D'Alemberte also credited Douglass with Florida's successful settlement with tobacco companies in 1997.

Douglass "developed a strategy for that and did a lot of the high-level lawyering of that tobacco case, which was the first time in the U.S. that the tobacco companies had a major adverse judgment against them," D'Alemberte said.

April Salter, who served as one of Chiles' communications directors, said Douglass helped coordinate the tobacco "dream team" -- a job she likened to "herding cats" because of the strong-willed attorneys involved.

"He was both an extremely courteous, but tough person,'' Salter said, remembering Douglass as a "very stately man, a Southern gentleman" who shared a "mischievousness" with the late governor.

Douglass received a Medal of Honor in 2006 from the Florida Bar for "a lifetime of service and sacrifice," particularly for his work as chairman of the Constitution Revision Commission in 1998.

Douglass helped the commission craft a number of changes to the state Constitution later approved by Florida voters, including one that revamped the way the state courts are funded and another declaring education a "paramount duty of the state."

Douglass's legal and political acumen earned him a spot as the head of Gore's legal team in Florida during the protracted 2000 presidential recount.

Douglass spent much of his time on his 300-acre ranch east of Tallahassee as a "gentleman farmer" where he raised cattle.

"He loved to get out on the tractor and mow and do the things farmers do.
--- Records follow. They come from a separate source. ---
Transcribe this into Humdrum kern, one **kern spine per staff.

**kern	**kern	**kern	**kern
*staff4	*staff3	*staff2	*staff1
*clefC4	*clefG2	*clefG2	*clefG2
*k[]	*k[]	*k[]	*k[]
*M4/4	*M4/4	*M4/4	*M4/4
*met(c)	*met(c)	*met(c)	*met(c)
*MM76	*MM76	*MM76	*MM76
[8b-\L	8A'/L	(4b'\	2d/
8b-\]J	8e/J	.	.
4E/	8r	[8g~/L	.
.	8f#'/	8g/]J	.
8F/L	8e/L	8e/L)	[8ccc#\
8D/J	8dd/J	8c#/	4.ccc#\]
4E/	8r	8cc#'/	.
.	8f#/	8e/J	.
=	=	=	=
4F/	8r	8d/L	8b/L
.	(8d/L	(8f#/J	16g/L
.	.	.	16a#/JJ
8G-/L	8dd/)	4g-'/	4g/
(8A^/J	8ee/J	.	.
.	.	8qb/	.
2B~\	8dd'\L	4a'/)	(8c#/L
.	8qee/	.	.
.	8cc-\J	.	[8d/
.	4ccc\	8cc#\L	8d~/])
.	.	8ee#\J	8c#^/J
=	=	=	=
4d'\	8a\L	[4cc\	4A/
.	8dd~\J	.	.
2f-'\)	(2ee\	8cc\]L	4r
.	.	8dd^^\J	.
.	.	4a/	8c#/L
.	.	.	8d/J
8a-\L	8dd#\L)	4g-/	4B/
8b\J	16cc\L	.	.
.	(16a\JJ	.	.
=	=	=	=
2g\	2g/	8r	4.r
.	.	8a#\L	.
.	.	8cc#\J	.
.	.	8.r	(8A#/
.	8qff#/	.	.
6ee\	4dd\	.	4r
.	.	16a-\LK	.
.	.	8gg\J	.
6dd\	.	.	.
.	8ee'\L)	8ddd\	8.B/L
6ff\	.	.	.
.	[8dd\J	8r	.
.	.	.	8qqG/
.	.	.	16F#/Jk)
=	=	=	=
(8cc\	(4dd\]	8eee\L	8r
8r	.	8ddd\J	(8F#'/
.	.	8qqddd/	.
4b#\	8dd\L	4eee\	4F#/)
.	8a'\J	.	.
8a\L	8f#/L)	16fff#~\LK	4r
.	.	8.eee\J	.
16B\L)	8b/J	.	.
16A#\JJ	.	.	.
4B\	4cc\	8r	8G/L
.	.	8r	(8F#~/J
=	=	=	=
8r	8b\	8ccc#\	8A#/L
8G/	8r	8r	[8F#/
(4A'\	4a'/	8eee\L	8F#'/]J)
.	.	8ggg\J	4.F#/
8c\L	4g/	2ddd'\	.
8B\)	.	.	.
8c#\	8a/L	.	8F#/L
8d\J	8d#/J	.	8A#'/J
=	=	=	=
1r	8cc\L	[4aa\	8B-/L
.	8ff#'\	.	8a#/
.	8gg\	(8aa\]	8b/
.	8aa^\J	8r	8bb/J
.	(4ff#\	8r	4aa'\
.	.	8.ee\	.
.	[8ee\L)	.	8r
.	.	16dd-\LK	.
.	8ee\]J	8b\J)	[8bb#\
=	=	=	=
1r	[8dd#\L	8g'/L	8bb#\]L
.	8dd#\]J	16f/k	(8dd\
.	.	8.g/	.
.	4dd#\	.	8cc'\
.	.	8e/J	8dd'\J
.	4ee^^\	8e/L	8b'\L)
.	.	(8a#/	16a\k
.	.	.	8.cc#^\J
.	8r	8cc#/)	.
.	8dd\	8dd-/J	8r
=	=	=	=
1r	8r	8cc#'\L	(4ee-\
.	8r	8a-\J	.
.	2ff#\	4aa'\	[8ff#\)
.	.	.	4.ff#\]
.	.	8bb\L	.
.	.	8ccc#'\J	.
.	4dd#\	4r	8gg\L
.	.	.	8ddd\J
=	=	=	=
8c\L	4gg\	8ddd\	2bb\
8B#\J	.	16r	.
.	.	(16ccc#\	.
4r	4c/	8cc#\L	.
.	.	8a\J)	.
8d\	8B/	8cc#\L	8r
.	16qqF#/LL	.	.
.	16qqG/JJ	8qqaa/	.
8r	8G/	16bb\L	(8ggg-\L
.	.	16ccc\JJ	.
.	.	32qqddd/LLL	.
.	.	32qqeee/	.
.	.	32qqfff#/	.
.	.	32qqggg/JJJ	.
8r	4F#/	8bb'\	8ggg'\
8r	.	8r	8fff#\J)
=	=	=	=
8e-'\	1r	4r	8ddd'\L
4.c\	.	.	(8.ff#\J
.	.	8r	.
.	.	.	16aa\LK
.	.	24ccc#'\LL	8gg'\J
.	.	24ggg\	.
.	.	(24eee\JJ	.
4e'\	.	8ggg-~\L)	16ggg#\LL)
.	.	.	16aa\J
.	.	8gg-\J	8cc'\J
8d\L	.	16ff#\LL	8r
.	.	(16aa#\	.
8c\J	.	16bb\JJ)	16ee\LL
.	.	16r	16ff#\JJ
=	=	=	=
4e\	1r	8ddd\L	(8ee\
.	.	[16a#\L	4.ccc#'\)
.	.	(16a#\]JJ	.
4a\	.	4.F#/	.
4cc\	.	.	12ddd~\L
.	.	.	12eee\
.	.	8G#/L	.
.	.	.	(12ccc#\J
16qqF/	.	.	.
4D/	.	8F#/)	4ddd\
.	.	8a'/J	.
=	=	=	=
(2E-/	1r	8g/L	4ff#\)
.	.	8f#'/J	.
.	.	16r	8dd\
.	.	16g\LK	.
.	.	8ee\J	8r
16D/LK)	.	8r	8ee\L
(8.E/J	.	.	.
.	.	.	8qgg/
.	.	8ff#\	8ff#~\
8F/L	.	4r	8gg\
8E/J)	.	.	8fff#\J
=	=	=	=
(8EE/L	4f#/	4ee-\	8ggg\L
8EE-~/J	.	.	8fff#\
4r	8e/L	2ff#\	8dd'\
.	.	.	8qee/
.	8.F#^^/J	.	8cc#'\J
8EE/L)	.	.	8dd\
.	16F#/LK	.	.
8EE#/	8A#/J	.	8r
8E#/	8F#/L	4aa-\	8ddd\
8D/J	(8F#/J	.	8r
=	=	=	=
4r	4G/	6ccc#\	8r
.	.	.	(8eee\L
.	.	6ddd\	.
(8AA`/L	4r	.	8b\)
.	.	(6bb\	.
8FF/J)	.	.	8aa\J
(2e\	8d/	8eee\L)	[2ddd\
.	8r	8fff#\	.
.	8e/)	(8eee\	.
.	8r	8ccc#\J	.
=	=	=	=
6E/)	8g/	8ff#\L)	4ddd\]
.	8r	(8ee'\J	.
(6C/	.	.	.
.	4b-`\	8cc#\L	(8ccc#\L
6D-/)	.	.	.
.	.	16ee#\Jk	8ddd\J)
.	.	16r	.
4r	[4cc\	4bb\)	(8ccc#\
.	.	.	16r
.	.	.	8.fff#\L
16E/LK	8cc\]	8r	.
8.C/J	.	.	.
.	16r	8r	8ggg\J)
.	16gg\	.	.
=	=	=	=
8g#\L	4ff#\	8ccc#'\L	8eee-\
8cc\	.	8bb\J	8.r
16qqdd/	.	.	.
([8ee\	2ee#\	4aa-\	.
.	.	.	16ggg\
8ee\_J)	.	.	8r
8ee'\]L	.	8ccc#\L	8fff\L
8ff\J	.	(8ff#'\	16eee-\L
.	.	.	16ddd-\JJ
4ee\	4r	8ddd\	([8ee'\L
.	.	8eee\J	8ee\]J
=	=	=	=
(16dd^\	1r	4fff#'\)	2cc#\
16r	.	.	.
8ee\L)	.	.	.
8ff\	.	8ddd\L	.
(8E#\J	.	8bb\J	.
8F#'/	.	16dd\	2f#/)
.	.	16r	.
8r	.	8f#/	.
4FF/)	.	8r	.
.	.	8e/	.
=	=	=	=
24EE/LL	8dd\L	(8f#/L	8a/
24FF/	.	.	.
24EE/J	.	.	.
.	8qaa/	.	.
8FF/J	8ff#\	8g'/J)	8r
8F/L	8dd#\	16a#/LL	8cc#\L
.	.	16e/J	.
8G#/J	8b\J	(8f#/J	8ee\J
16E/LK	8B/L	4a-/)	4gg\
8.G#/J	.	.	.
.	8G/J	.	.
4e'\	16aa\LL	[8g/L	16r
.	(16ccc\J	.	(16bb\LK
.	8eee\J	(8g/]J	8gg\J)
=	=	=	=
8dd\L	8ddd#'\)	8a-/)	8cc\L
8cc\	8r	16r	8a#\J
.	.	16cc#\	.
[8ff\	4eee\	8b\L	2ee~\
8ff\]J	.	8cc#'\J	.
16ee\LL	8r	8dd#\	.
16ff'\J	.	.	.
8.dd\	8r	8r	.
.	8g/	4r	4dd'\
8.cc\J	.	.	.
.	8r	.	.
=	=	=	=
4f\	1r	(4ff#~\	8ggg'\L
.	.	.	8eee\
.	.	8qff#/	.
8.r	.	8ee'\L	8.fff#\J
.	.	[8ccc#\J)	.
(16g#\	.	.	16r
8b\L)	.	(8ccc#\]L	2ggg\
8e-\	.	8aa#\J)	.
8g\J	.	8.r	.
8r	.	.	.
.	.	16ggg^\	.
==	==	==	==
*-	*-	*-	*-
That just kept him in touch with the world and was certainly a great part of what he did," Wiles said. "That was a part of Dexter."

Douglass was also renowned for his passion for politics.

"He loved it. He enjoyed it. It was something he had a great affinity for," Wiles said. "He not only had a sense of right and wrong but he also had a sense of timing and how to go about doing things in the right way for the best interest of everybody concerned. There's not too many folks that are still around that were a part of politics for so long."